The family tried twice to travel to the UK to reunite with the father, but the UAE authorities stopped them.

In 2014, Al Nuaimi’s wife and five of her children managed to leave the country across the land border and joined the father in Britain. But Mohammed, his oldest son, was unable to go through this daunting travel process due to his deteriorating health condition.

The US State Department’s recent annual report on human rights in the UAE 2020 stated that the Emirati authorities had withdrawn the citizenships of 19 relatives of two dissidents.

The report also indicated at least 30 relatives of six opponents who are currently banned from travel and 22 relatives of three opponents who are not allowed to renew their identity documents.
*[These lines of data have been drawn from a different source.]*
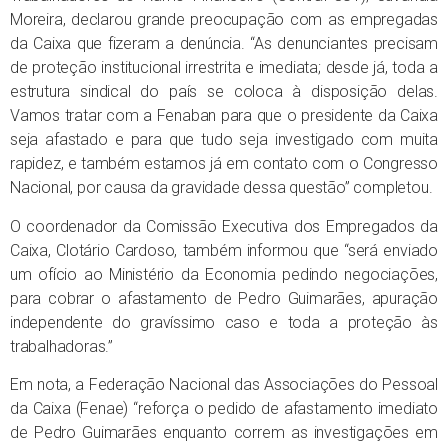
Moreira, declarou grande preocupação com as empregadas
da Caixa que fizeram a denúncia. “As denunciantes precisam
de proteção institucional irrestrita e imediata; desde já, toda a
estrutura sindical do país se coloca à disposição delas.
Vamos tratar com a Fenaban para que o presidente da Caixa
seja afastado e para que tudo seja investigado com muita
rapidez, e também estamos já em contato com o Congresso
Nacional, por causa da gravidade dessa questão” completou.
O coordenador da Comissão Executiva dos Empregados da
Caixa, Clotário Cardoso, também informou que “será enviado
um ofício ao Ministério da Economia pedindo negociações,
para cobrar o afastamento de Pedro Guimarães, apuração
independente do gravíssimo caso e toda a proteção às
trabalhadoras.”
Em nota, a Federação Nacional das Associações do Pessoal
da Caixa (Fenae) “reforça o pedido de afastamento imediato
de Pedro Guimarães enquanto correm as investigações em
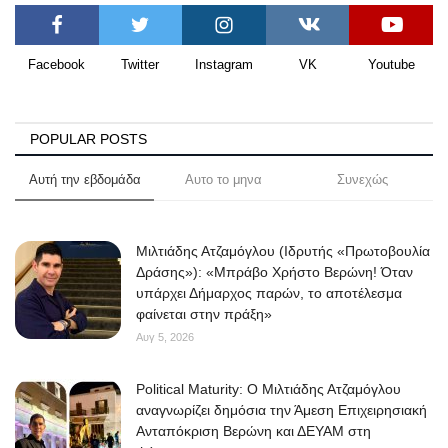
Facebook
Twitter
Instagram
VK
Youtube
POPULAR POSTS
Αυτή την εβδομάδα
Αυτο το μηνα
Συνεχώς
Μιλτιάδης Ατζαμόγλου (Ιδρυτής «Πρωτοβουλία
Δράσης»): «Μπράβο Χρήστο Βερώνη! Όταν
υπάρχει Δήμαρχος παρών, το αποτέλεσμα
φαίνεται στην πράξη»
Αυγ 5, 2026
Political Maturity: Ο Μιλτιάδης Ατζαμόγλου
αναγνωρίζει δημόσια την Άμεση Επιχειρησιακή
Ανταπόκριση Βερώνη και ΔΕΥΑΜ στη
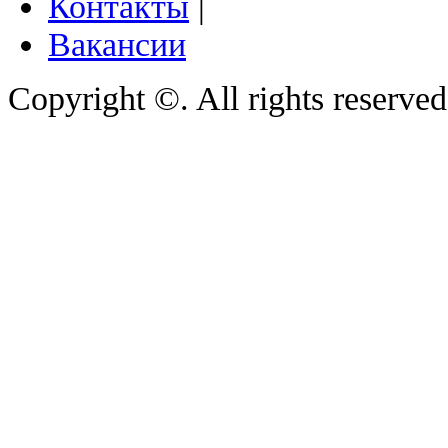
Контакты
|
Вакансии
Copyright ©. All rights reserve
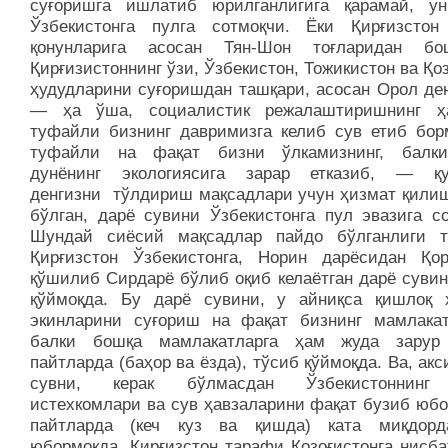
суғоришга ишлатиб юрилганлигига қарамай, у
Ўзбекистонга пулга сотмоқчи. Ёки Қирғизстон
қонунларига асосан Тян-Шон тоғларидан бо
Қирғизистоннинг ўзи, Ўзбекистон, Тожикистон ва Қо
ҳудудларини суғоришдан ташқари, асосан Орол ден
— ҳа ўша, социалистик режалаштиришнинг ҳ
туфайли бизнинг давримизга келиб сув етиб бор
туфайли на фақат бизни ўлкамизнинг, балк
дунёнинг экологиясига зарар етказиб, — қу
денгизни тўлдириш мақсадлари учун ҳизмат қилиш
бўлган, дарё сувини Ўзбекистонга пул эвазига со
Шундай сиёсий мақсадлар пайдо бўлганлиги 
Қирғизстон Ўзбекистонга, Норин дарёсидан Қор
қўшилиб Сирдарё бўлиб оқиб келаётган дарё сувин
қўймоқда. Бу дарё сувини, у айниқса қишлоқ 
экинларини суғориш на фақат бизнинг мамлакат
балки бошқа мамлакатларга ҳам жуда зарур
пайтларда (баҳор ва ёзда), тўсиб қўймоқда. Ва, акс
сувни, керак бўлмасдан Ўзбекистоннинг 
истехкомлари ва сув ҳавзаларини фақат бузиб юбо
пайтларда (кеч куз ва қишда) ката миқдор
юбормоқда. Қирғизстон тарафи Қозоғистонга нисба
Attempts by the UAE state security apparatus to pressure the relatives of detainees and opponents abroad have reached an unacceptable level. According to Human Rights Watch, among the 30 people who have been subjected to a travel ban are mothers over 90 years old and children under 18 years old.

In addition, the Emirati authorities are not satisfied with withdrawing the citizenship of relatives of opponents, but even those whose nationalities have not been withdrawn from renewing their passports and identity cards. It even came to withdraw their nationalities and leave the opponents’ relatives without documents, depriving them of their most basic rights to basic services.

According to Human Rights Watch, dozens of people can no longer work, study, access health services, or even a driver’s license because they lack official documents or are prevented from renewing them.

In addition, the state security apparatus’s war on the relatives of the opposition extended to fighting them in their daily lives. Even in cases where some people still possess official documents, they cannot obtain a public or private sector job.

If they apply for a job in the public sector, the State Security Service refuses to grant them a security permit to obtain a job. In contrast, in the private sector, the State Security Service pressures companies to expel them.

Human rights groups agree that state security harassment against relatives of detainees and opponents has amounted to social exclusion. The Emirati authorities interrogate any of their relatives and acquaintances if they communicate with them and often warn them to marry or deal with them.